Alexander Lavrentyev, the head of Russia's delegation at the talks between the Syrian government and the opposition in Kazakhstan's capital, Astana, said the so-called Congress of National Dialogue will be held in Sochi on Nov. 18.

Lavrentyev said Tuesday in remarks carried by Russian news agencies that the gathering should bring together representatives of various opposition factions. He said they could discuss efforts to draft a new constitution and prepare parliamentary and presidential elections under U.N. monitoring.

Lavrentyev urged the armed opposition to attend the forum in Sochi and "take part in searching for ways of political settlement."

Syria's U.N. Ambassador Bashar al-Ja'afari said his government is ready to participate.


6 p.m.

The Russian military says that one of its submarines has launched cruise missiles at the Islamic State group in eastern Syria.

The Defense Ministry said that the Veliky Novgorod submarine on Tuesday launched three cruise missiles at IS facilities in the province of Deir el-Zour.

It said in a statement the missiles destroyed IS command facilities, fortified positions and an ammunition depot near the town of Abu-Kemal. The ministry said that it was the fourth time in two months that the submarine fired missiles at IS positions in Syria.

The Russian military has backed the Syrian army offensive in eastern Syria with intensive airstrikes and cruise missile launches


1:09 p.m.

Syrian activists say at least four children have been killed when government shelling hit their school in a rebel-held town outside the capital Damascus.

The Ghouta Media Center and the Syrian Observatory for Human Rights say a shell landed Tuesday at the gate of a school in Jisreen, a town in the Eastern Ghouta suburbs of Damascus. The shelling killed five, including four children, and left many injured.

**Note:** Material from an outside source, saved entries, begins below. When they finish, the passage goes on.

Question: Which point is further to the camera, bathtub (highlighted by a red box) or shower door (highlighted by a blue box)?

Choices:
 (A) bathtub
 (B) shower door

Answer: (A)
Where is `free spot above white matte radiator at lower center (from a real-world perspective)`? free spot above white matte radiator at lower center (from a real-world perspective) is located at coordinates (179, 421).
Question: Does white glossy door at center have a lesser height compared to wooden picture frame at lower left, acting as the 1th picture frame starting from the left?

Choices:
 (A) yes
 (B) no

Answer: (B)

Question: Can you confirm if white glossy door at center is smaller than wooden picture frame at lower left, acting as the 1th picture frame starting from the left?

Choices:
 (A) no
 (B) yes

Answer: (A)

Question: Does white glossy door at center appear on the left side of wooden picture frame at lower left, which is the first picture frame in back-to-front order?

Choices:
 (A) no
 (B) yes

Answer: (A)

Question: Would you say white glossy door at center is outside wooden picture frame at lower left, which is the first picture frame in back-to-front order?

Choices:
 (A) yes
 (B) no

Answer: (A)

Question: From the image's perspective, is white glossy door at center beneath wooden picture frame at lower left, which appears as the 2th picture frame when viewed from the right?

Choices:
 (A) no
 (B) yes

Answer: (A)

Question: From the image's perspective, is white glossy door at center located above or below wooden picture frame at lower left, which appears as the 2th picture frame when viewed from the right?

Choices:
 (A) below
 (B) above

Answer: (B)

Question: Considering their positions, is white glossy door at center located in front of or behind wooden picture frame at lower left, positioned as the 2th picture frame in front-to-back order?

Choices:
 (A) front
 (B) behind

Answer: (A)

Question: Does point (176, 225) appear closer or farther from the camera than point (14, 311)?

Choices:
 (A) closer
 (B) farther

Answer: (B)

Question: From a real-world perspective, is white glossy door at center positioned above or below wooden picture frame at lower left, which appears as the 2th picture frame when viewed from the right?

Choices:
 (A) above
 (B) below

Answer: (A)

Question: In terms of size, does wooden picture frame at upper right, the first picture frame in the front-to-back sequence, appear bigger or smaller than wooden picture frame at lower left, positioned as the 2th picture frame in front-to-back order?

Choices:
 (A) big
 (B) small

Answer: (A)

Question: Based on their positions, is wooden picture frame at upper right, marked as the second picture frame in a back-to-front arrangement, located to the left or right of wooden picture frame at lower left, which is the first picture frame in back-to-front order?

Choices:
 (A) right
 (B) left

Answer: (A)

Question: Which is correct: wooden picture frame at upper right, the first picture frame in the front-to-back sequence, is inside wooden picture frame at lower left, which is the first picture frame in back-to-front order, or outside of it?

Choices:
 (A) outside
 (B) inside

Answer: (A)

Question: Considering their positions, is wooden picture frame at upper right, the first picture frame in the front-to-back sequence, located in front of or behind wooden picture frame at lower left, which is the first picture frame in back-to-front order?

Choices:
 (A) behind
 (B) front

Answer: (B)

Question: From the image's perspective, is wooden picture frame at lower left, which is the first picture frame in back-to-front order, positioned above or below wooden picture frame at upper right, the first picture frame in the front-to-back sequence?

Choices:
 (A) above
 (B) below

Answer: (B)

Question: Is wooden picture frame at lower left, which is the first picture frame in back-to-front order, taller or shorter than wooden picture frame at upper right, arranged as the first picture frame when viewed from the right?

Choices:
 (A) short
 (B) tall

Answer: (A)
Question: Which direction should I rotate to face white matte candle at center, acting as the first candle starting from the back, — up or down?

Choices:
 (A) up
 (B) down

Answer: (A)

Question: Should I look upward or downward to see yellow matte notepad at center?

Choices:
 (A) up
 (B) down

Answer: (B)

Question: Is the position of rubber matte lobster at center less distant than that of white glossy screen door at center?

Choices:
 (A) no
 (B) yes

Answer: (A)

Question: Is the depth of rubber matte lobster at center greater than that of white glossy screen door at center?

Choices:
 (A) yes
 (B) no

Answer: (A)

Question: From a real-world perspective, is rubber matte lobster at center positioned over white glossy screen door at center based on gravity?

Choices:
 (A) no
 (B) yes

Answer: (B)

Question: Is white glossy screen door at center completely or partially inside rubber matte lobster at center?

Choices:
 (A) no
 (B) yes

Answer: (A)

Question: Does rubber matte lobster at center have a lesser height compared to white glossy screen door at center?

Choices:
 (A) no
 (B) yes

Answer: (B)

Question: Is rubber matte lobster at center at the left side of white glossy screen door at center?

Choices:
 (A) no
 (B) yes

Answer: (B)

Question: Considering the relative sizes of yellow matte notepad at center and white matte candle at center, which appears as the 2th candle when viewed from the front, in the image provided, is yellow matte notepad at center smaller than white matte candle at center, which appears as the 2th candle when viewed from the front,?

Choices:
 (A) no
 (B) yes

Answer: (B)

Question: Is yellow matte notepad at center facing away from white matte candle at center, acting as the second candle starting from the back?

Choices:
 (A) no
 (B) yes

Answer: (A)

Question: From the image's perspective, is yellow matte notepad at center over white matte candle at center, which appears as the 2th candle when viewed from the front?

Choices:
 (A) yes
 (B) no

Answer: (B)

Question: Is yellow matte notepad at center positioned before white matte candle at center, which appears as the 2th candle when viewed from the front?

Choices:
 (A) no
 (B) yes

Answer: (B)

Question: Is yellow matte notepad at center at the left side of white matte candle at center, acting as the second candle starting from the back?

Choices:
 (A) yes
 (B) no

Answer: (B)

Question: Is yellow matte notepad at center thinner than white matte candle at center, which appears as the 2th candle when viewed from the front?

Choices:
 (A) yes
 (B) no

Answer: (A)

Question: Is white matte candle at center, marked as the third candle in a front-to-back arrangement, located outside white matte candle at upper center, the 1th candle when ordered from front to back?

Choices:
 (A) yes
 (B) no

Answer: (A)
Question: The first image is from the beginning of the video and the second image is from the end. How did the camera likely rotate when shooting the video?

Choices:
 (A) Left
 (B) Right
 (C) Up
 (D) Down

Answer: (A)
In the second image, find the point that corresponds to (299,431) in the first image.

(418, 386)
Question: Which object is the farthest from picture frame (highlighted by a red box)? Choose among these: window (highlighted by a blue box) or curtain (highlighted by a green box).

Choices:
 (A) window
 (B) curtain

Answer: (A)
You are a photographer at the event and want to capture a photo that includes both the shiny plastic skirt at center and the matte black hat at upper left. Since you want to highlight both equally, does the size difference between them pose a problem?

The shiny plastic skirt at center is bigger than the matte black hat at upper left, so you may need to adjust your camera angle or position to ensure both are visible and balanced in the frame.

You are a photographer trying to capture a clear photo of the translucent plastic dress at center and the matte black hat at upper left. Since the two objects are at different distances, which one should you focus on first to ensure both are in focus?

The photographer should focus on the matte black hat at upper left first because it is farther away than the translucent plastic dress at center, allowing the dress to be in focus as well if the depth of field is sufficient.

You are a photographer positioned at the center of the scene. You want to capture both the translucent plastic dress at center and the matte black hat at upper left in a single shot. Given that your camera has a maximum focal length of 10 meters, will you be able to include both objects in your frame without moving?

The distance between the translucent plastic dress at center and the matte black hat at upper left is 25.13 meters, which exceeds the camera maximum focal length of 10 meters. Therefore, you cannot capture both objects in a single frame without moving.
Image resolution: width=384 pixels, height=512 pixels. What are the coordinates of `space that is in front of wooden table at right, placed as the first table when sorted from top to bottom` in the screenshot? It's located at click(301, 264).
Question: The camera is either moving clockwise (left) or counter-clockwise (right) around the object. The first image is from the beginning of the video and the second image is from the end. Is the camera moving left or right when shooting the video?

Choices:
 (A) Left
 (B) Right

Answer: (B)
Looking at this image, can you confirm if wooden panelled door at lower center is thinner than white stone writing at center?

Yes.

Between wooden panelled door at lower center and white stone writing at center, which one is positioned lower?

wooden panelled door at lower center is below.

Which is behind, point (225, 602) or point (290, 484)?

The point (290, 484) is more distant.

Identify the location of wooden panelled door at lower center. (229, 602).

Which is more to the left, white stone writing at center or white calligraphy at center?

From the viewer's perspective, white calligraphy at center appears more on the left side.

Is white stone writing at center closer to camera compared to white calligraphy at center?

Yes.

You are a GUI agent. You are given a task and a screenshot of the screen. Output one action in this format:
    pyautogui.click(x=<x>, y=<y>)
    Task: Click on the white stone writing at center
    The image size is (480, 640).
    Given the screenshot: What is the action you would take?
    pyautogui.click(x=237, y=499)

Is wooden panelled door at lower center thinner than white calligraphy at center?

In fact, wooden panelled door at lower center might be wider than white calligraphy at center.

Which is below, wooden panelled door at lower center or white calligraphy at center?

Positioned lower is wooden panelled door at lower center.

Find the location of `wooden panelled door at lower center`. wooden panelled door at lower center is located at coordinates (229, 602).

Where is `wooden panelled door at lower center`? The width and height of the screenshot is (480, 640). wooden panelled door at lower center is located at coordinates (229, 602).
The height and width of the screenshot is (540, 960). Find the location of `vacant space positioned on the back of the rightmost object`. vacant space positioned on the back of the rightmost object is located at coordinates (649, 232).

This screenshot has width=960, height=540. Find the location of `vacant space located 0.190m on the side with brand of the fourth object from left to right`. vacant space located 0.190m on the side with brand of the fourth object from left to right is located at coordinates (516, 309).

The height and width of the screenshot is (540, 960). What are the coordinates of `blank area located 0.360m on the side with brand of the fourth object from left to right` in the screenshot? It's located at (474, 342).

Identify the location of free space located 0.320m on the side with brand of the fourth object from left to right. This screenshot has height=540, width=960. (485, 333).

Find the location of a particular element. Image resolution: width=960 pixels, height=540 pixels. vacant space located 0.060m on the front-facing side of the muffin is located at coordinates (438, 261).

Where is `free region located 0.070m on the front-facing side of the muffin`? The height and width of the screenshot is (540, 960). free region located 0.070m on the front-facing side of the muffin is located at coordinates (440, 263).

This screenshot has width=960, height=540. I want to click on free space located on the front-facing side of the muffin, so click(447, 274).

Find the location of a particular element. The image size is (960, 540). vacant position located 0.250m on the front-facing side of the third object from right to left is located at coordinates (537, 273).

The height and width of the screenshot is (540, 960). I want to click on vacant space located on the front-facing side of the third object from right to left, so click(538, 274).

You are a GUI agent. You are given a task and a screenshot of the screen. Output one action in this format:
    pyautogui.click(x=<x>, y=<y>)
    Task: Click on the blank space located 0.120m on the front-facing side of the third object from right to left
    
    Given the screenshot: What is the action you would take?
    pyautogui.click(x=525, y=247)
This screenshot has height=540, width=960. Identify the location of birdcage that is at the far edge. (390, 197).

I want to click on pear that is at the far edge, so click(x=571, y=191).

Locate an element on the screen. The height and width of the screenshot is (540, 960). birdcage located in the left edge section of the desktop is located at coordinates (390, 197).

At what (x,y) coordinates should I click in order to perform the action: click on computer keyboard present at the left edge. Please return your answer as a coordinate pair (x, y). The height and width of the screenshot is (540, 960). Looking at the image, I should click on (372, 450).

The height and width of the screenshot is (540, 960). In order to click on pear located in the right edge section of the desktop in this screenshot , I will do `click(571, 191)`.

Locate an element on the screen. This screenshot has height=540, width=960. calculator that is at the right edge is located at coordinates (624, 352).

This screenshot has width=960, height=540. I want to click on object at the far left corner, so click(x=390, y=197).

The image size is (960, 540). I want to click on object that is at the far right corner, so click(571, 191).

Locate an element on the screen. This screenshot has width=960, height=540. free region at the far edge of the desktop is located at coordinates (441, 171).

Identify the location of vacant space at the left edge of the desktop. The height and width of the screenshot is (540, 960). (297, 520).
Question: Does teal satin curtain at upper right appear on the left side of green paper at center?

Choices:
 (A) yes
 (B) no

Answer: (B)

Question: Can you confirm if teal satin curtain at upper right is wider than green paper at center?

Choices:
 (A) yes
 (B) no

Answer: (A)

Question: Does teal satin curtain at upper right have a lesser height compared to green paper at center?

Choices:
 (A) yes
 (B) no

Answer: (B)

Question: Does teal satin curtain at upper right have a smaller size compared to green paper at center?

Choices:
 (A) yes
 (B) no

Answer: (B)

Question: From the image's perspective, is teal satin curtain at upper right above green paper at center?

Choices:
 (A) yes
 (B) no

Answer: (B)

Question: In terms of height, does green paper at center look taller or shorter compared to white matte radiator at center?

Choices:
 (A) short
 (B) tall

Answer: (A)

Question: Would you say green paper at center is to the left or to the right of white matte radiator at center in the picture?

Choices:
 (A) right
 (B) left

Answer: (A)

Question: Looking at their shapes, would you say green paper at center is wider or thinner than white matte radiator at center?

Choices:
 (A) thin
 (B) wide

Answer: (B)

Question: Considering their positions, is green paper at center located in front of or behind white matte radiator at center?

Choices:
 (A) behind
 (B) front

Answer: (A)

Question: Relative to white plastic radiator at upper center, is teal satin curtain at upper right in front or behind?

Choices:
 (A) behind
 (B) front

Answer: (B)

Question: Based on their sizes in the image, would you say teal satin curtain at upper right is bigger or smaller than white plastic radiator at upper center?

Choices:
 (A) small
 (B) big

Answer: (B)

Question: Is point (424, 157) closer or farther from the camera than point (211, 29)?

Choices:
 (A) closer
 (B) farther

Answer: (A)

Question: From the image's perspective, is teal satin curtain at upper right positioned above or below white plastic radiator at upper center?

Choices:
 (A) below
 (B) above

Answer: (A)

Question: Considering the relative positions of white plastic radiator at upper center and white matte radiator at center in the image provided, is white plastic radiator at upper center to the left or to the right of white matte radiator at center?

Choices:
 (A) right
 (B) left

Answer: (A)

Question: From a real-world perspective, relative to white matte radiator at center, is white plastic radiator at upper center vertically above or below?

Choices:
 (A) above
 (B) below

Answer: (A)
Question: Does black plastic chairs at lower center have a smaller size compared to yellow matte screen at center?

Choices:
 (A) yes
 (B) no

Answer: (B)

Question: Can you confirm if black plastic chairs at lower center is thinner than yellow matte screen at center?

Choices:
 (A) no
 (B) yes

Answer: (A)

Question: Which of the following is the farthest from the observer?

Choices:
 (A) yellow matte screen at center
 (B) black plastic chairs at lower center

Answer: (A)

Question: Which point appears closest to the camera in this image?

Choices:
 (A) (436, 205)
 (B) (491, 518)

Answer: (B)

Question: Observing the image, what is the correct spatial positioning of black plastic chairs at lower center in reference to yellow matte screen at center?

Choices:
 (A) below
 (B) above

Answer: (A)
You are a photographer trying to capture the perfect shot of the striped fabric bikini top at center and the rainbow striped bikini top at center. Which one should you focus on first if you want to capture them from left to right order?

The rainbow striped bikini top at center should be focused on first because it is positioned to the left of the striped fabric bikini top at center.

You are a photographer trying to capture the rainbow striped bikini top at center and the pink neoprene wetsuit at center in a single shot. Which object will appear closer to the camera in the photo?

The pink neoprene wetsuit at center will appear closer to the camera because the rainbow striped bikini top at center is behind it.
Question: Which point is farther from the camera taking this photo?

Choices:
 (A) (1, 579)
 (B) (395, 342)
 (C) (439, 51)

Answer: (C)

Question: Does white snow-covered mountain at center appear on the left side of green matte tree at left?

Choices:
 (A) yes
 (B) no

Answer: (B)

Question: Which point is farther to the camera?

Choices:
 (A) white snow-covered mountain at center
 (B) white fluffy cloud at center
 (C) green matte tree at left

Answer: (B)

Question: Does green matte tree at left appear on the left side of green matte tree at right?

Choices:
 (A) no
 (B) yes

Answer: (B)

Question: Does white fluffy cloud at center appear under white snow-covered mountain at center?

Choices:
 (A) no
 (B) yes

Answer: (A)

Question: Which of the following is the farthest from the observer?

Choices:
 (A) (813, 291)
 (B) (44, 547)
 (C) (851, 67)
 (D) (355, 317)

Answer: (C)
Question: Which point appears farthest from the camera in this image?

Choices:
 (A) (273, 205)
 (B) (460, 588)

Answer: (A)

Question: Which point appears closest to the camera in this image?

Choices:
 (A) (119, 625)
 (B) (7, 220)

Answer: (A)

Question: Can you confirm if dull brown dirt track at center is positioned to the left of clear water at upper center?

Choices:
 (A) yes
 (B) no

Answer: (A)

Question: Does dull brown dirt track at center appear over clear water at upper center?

Residents of the Eastern Ghouta suburbs have been living under a suffocating government blockade amid intense bombings. The violence and siege have continued even though the suburbs are part of a de-escalation agreement guaranteed by Syrian government backers Russia and Iran.

On Monday, the United Nations said it reached thousands of the suburbs residents for the first time in over a month.